Individuals who abuse μ opioid receptor agonists are at an increased incidence of HIV‐1‐associated neurocognitive disorders (HAND) with more severe symptoms. Microglia play a major role in HIV neuropathogenesis by harboring the infection and producing inflammatory molecules that lead to neuronal injury/death. Extracellular purines also increase microglial activation and neuronal injury. Morphine reportedly increases microglial motility through P2X4 signaling. To test whether HIV‐1 and opioid‐induced neurotoxicity are mediated via purinergic signaling, cocultures of primary neurons and mixed glia were treated with HIV‐1 Tat, morphine, and/or TNP‐ATP, a non‐selective P2X antagonist. Individual neurons were tracked and neuron survival vs. time was assessed. Tat and morphine neurotoxicity was preventable by treatment with TNP‐ATP. Next we investigated neuronal injury by measuring dendritic pruning and excessive increases in intracellular Ca2+ concentration ([Ca2+]i).
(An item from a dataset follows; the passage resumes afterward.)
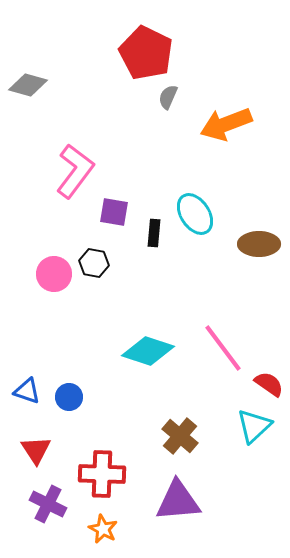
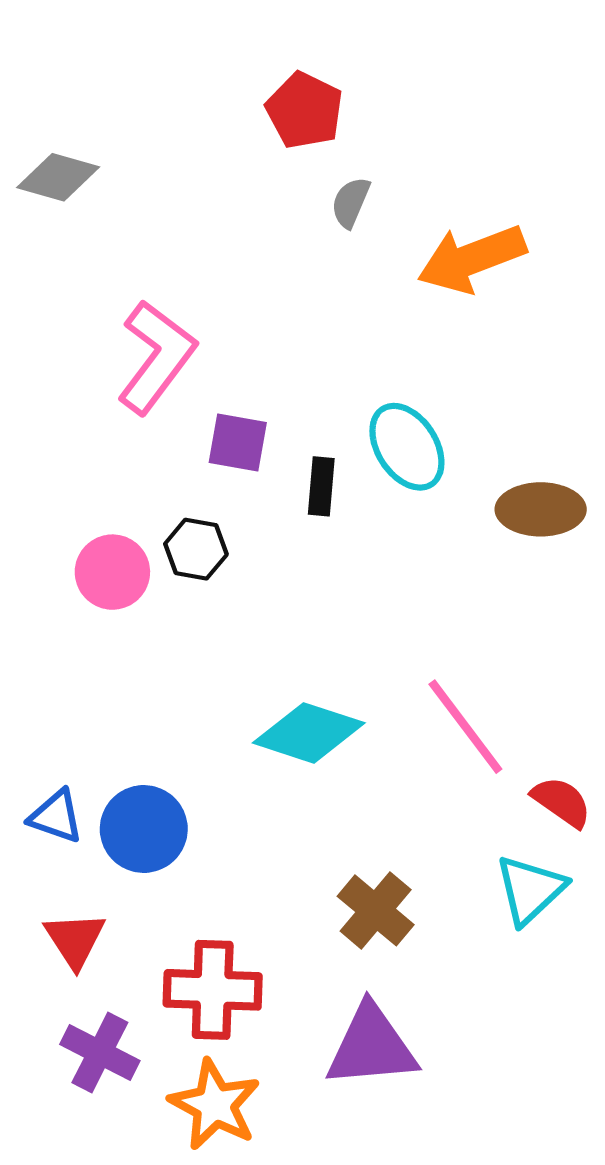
red pentagon: (146, 53) -> (305, 110), size x0.7
blue circle: (69, 397) -> (144, 829), size x1.5
orange star: (103, 529) -> (215, 1105), size x1.5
In both assays, TNP‐ATP blocked Tat/morphine‐induced injury. To investigate P2X receptor involvement, selective antagonists against the P2X1, P2X3, and P2X7 receptor subtypes were screened. These subtypes were not involved in Tat + morphine neurotoxicity. Lastly, cells from P2X4 null mice were used and confirmed that P2X4 receptors on glia are necessary for opiate/Tat neurotoxicity. Support: NIH DA018633 , DA028741 , DA007027.